The project will examine the impact of urban renewal and land-use plans in the North Oconee River and Hancock corridors, the influence of local hip hop and its intersections with politics and the Athens music scene, challenges of small businesses, and dynamics between generations. Interviews will be wide-ranging and inclusive: narratives of neighborhoods, music, art, foodways, civics, politics, religion, and activism. Interviews will inform societal and historical questions of development and displacement, civil rights, education, culture, and economic vitality, and will illuminate values, motivations, and generational and societal transitions. To share this information among community members, students in Professor McCaskill’s English 3880S experiential learning class (Fall 2019 and Fall 2020) will create portable banners exhibiting the cultural and social impact of African-American communities in Athens.
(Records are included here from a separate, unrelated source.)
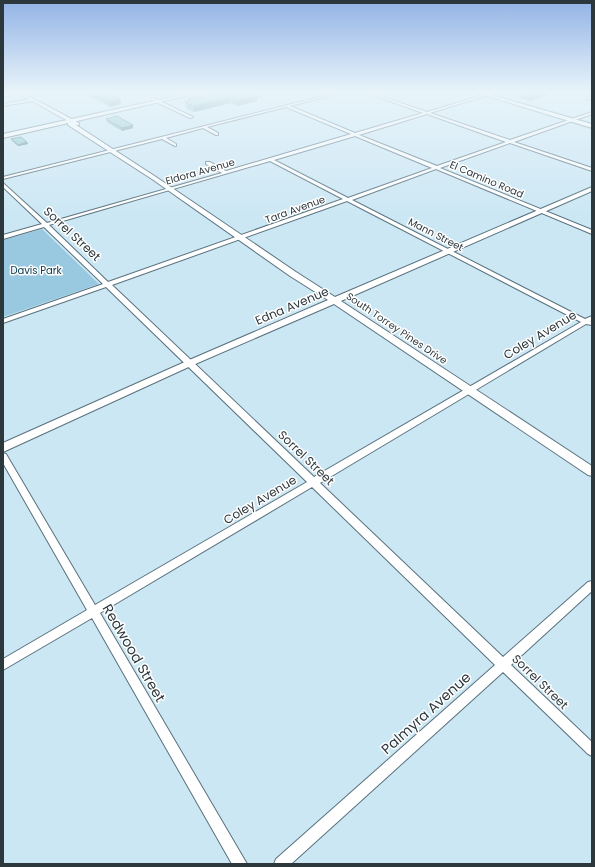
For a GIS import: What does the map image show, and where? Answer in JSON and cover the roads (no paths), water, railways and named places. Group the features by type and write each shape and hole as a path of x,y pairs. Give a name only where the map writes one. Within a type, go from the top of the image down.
{"main road":[{"path":"3,136 13,133"}],"street":[{"name":"South Torrey Pines Drive","path":"86,133 293,274 336,301 592,472"},
{"path":"3,178 180,133"},
{"name":"El Camino Road","path":"352,133 592,232"},
{"name":"Eldora Avenue","path":"3,237 226,174 361,133"},
{"path":"487,133 592,170"},
{"name":"Tara Avenue","path":"3,321 536,133"},
{"path":"163,138 174,145"},
{"name":"Mann Street","path":"271,160 590,322"},
{"path":"208,163 226,174"},
{"name":"Sorrel Street","path":"3,184 592,750"},
{"name":"Edna Avenue","path":"3,448 190,363 450,252 592,189"},
{"name":"Coley Avenue","path":"3,665 470,390 590,322"},
{"name":"Redwood Street","path":"3,456 240,864"},
{"name":"Palmyra Avenue","path":"281,864 592,586"}],"park label":[{"name":"Davis Park","path":"36,270"}]}
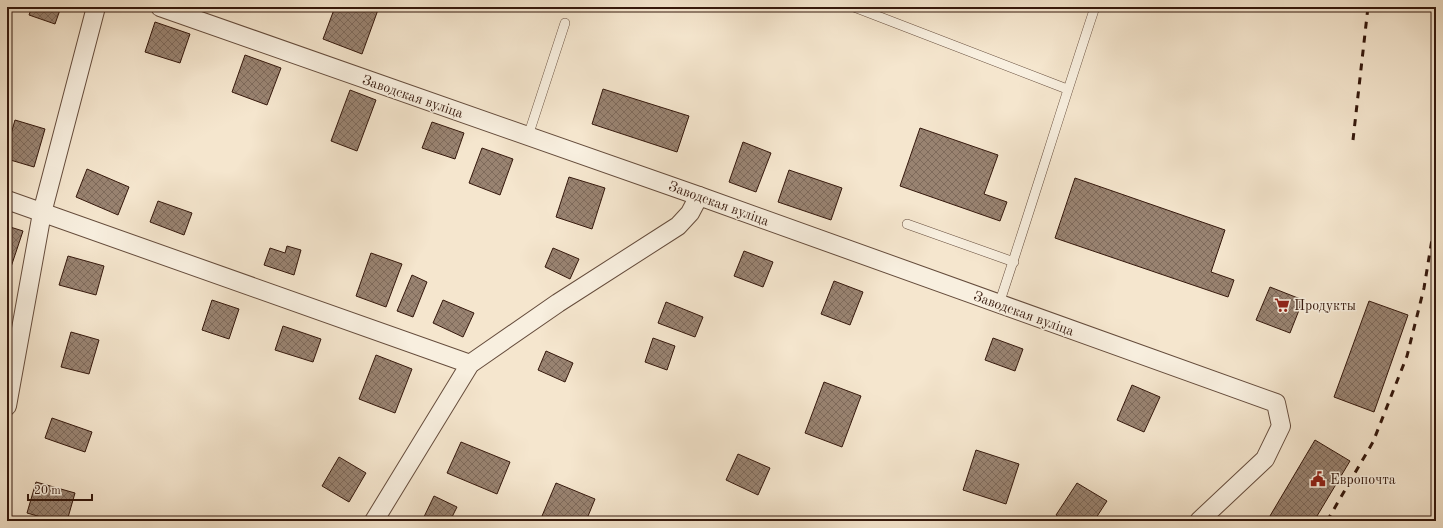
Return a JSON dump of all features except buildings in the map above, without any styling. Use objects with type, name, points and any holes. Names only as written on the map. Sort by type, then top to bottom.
[{"type":"street","points":[[7,406],[42,213],[96,7]]},
{"type":"street","name":"Заводская вуліца","points":[[160,7],[699,196],[1276,403],[1281,426],[1265,459],[1200,521]]},
{"type":"street","points":[[374,521],[470,364],[558,303],[678,226],[690,213],[699,196]]},
{"type":"street","points":[[7,200],[470,364]]},
{"type":"lane","points":[[854,7],[1067,89]]},
{"type":"lane","points":[[1000,304],[1067,89],[1095,7]]},
{"type":"lane","points":[[528,136],[565,23]]},
{"type":"lane","points":[[907,224],[1014,262]]},
{"type":"railway","points":[[1353,140],[1368,7]]},
{"type":"railway","points":[[1327,521],[1373,442],[1407,356],[1424,288],[1436,215]]},
{"type":"place","name":"Продукты","points":[[1282,305]]},
{"type":"place","name":"Европочта","points":[[1318,479]]}]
Many of these communities have been lost to urban renewal or are imperiled by gentrification and development.
This project is based on established models, whose foundations lie in the term “shared-authority”, which dates from oral historian Michael Frisch’s influential work in 1990. It recognizes that historical authority rests not solely with historians, scholars (or archives) but must be shared with the public in interpretation and meaning-making. StoryCorps on National Public Radio is a popular, simplified, example of shared authority in oral history. eBlack Champaign-Urbana is a collaborative model and portal engaging African American history and culture. Among its goals are to centralize information on local African American history and to create new knowledge, and to collaborate with the community by soliciting its contributions and personal memories. The Athens Initiative echoes these goals through its shared authority, and builds on them through a model of compensation and shared agency in the collaboration of resources and practices.